IOLA accounts are unsegregated interest-bearing transaction
accounts with check writing privileges. The interest on IOLA accounts
is used to help finance legal services for the poor. The current IOLA interest
rate paid by the bank state wide is .35 percent per annum. Pursuant to New York
Judiciary Law §497(4)(c)(i) and (ii), “qualified funds”
that are not deposited in an unsegregated IOLA account must be deposited
in a segregated interest-bearing attorney trust account for the
client’s benefit, or in an unsegregated interest-bearing attorney
trust account provided the bank or the depositing lawyer can separately
compute and pay to each client the interest earned by such
client’s funds.
“Qualified funds” are defined by Judiciary Law
§497(2) as:
moneys received by an attorney
in a fiduciary capacity from a client or beneficial owner and which, in
the judgment of the attorney, are too small in amount or are reasonably
expected to be held for too short a time to generate sufficient interest
income to justify the expense of administering a segregated account for
the benefit of the client or beneficial owner. In determining whether funds
are qualified for deposit in an IOLA account, an attorney may use as a
guide the regulation adopted by the board of trustees of the IOLA fund
pursuant to subdivision four of section ninety-seven-v of the state
finance law.
The qualified funds determination “guideline”
authorized by § 497(2) is found at 21 NYCRR §7000.10, and
provides that where the deposit is not expected to “generate at
least $150 in interest or such larger sum as the attorney or law firm in
the exercise of his professional judgment deems may be equivalent to the
cost of administering a separate account,” the attorney “may
choose to place these funds in a pooled IOLA account.” The guideline thus reaffirms,
in the context of a $150 “safe harbor,” the broad IOLA
deposit standard of New York Judiciary Law §497(4)(b), which
states:
The decision as to whether funds are nominal in amount
or expected to be held for a short period of time rests exclusively in
the sound judgment of the lawyer or law firm. Ordinarily, in determining the type of account into which to
deposit particular funds held for a client, a lawyer shall take into
consideration the following factors:
(i) the amount of interest the funds would earn during the
period they are expected to be deposited;
(ii) the cost of establishing and administering the account,
including the cost of the lawyer or law firm’s
services;
(iii) the capability of the banking institution, through
subaccounting, to calculate and pay interest earned by each
client’s funds, net of any transaction costs, to the individual
client.

● Data for this task
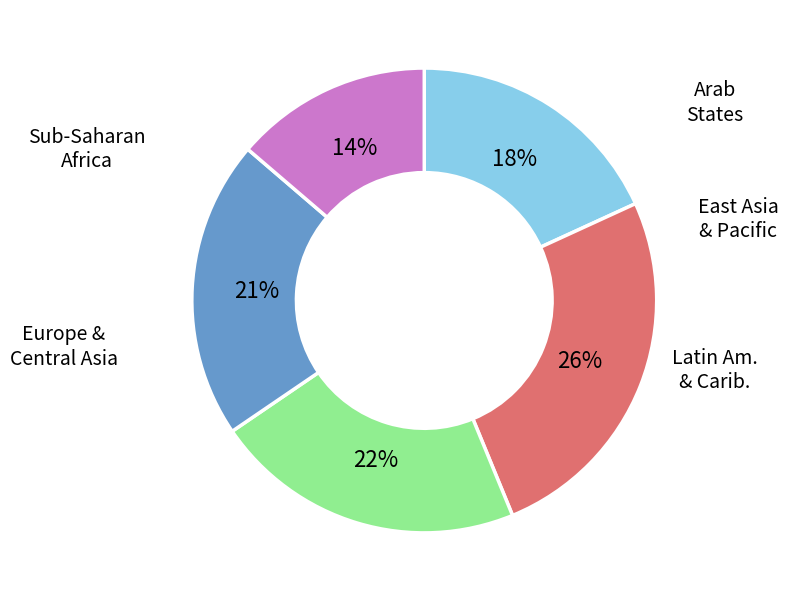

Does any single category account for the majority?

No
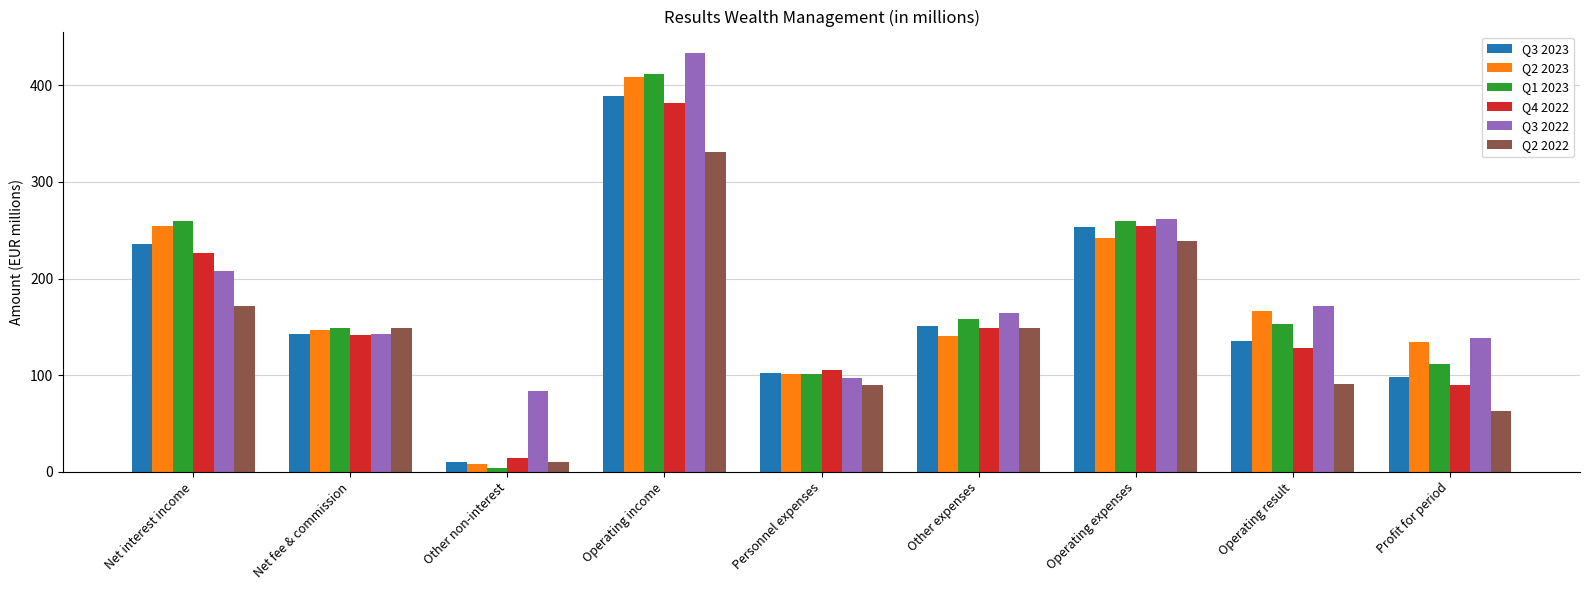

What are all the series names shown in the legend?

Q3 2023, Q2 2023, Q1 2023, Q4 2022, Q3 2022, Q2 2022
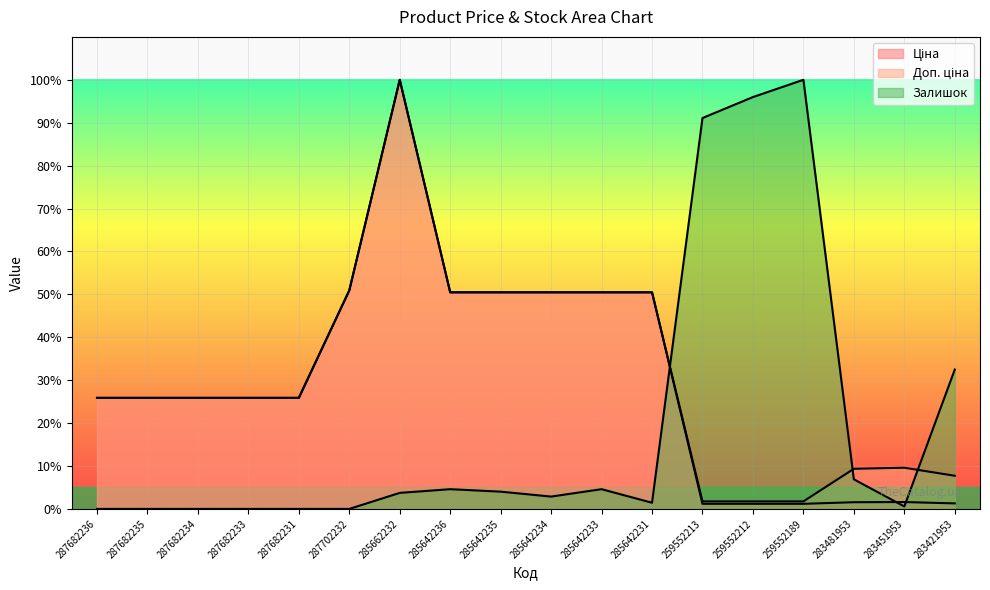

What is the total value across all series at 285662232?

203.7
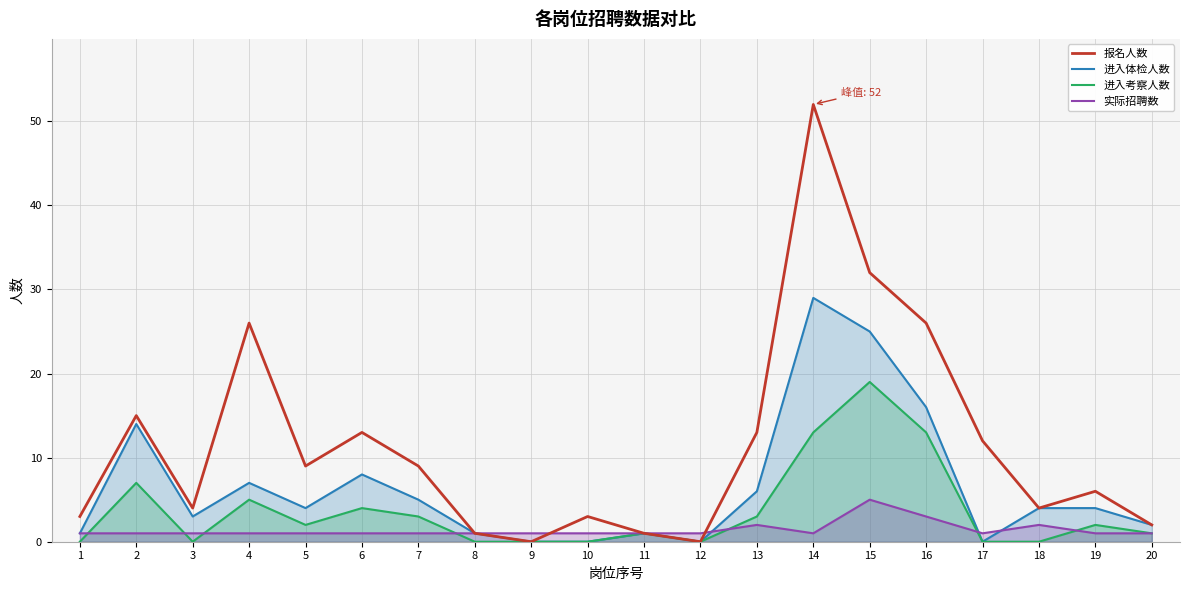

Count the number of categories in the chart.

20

● Task set
[1] Copy out the chart listing word for word, omitting the pictures.
[2] Pick up the IOLA account text after its last line and keep writing it.

● Per-task answers
[1]
Does any single category account for the majority?

No

What are all the series names shown in the legend?

Q3 2023, Q2 2023, Q1 2023, Q4 2022, Q3 2022, Q2 2022

What is the total value across all series at 285662232?

203.7

Count the number of categories in the chart.

20

[2]
Judiciary Law §497 also limits a lawyer’s exposure
to damages or professional misconduct charges arising out of his or her
decision to deposit client funds into an IOLA account to “bad
faith” claims. Subdivision (5) of the statute states: “No attorney or law
firm shall be liable in damages nor held to answer for a charge of
professional misconduct because of a deposit of moneys to an IOLA
account pursuant to a judgment in good faith that such moneys were
qualified funds.”
Most segregated interest-bearing attorney trust accounts
maintained by the bank are savings accounts. When funds from the attorney
trust account need to be disbursed, a transfer is made to the IOLA
account from which checks are then drawn. In the metropolitan region,
the interest paid by the bank on such savings accounts is currently .65
percent interest per annum. The upstate interest
rate is currently .50 percent per annum.
The earnings credit factor to be employed by the bank is
progressive. In
the metropolitan region, if the aggregate amount of the qualifying
account balances, including an IOLA account, were $5,000 or less, there
would be no earnings credit. If the amount were between
$5,000 and $50,000, there would be a credit of .9 percent
annually. For
aggregate balances above $50,000, the credit would be 1.0 percent
annually. The
regime would be the same upstate, except $2,500, not $5,000, would
represent the breakpoint between an earnings credit of zero and an
earnings credit of .9 percent.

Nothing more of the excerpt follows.